Record excerpts:
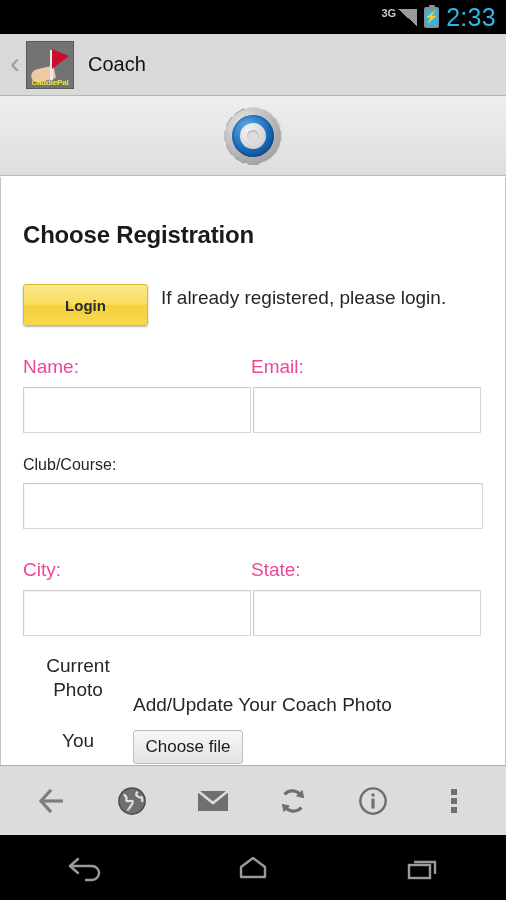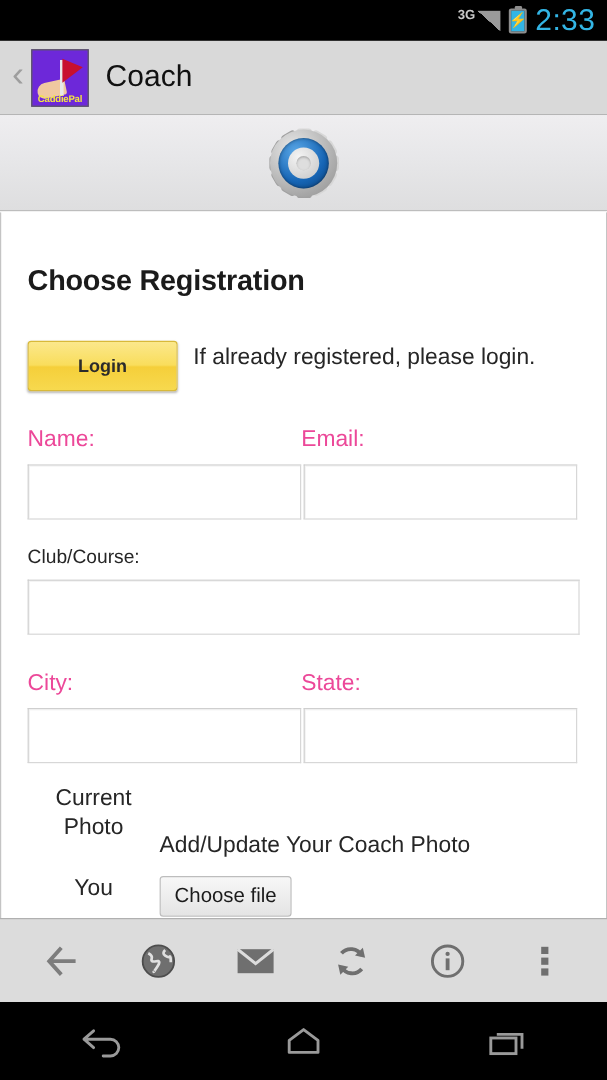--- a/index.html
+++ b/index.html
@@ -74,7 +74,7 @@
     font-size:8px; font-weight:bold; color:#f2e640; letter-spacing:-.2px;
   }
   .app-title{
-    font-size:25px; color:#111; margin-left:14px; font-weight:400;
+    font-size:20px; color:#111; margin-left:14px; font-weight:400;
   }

What you will do: The whole listing must come back verbatim, with no pictures included.

Solution to this task:
--- a/index.html
+++ b/index.html
@@ -74,7 +74,7 @@
     font-size:8px; font-weight:bold; color:#f2e640; letter-spacing:-.2px;
   }
   .app-title{
-    font-size:25px; color:#111; margin-left:14px; font-weight:400;
+    font-size:20px; color:#111; margin-left:14px; font-weight:400;
   }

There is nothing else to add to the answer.